Y junto a la fuente, cómo no, una robusta encina con sombra suficiente para protegerme hasta la caída del sol. Sólo que, ay, el lugar está habitado por los torpes, pero cabronazos tábanos, por lo que a menos que te descuides un poco, zas, ya te jodieron. Y así, en el rato que transcurre entre un zambullido mío en las frescas aguas de la reidora fuente en que me había sumergido por entero, y el instante de escribir estas líneas, pese a que hubo un montón de defunciones por medio, me dejaron, eso sí, las piernas hechas un cristo. Bichos del camino... puaf, que no paran, unos y otros, de producirme ronchones por doquier. Ahora, del problema de la siesta ya no serán las incordiantes moscas a las que más o menos me he acostumbrado a soportar sin que me quiten el sueño, sino los tozudos y jodidos tábanos, que aunque quisiera creer que he exterminado todos los que volaban en los inmediatos alrededores, seguro que alguno vendrá todavía a mordisquearme las pantorrillas.

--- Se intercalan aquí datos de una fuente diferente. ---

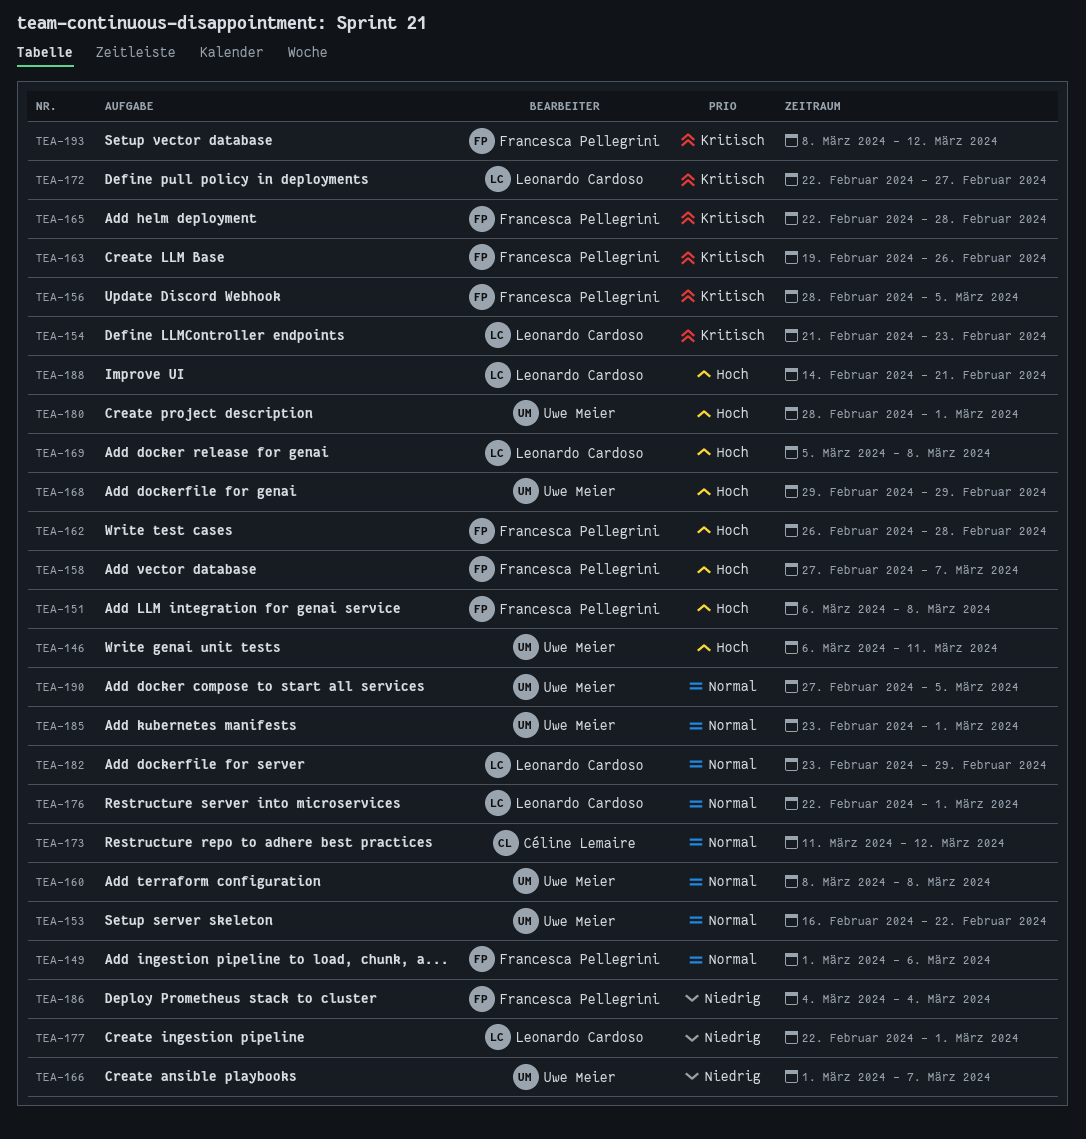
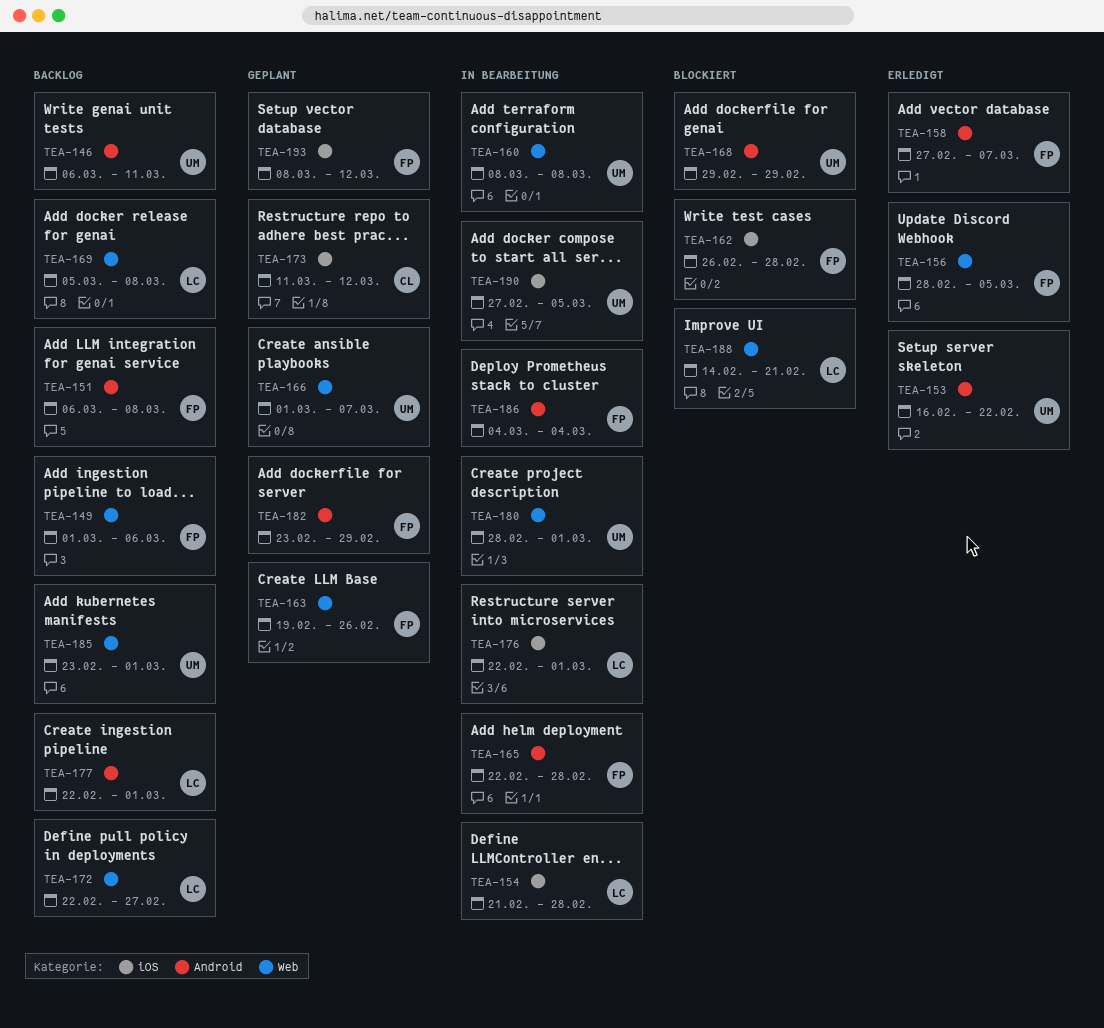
TEA-154, due: Feb 23 -> Feb 28
TEA-182, owner: Leonardo Cardoso -> Francesca Pellegrini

Esta mañana pensaba que el césped de mi casa debe de estar ya de nuevo en trance de que le haga un corte similar al que me hice yo en el pelo al dos antes de salir de Madrid, y quise averiguar por qué parte de mi camino atravesaría la línea de ferrocarril que une Murcia con la capital. Total, que como no tengo gafas desde hace un par de días, hube de apañarme una lupa, y con ella, y no sin dificultad, rastreé mi camino desde Cañada de la Cruz, en donde me tomaba unos calamares con salsa de tomate y una tortilla, en adelante, hasta que al fin tropecé por la vía férrea, a cuatro jornadas de camino, en Calatrava, y a una jornada más con Cieza. Así que de momento creo que mi próxima pausa termina en las vías del ferrocarril más próximas. Después, en dos jornadas más acabaré con Murcia y emprenderé la travesía del País Valenciano. Parece que no me arredra ya el calor, al menos, con las jornadas que me he chupado de andadura bajo un cielo de plomo, mi cuerpo parece ya preparado para asumir éste y todos los calores que se le vengan encima.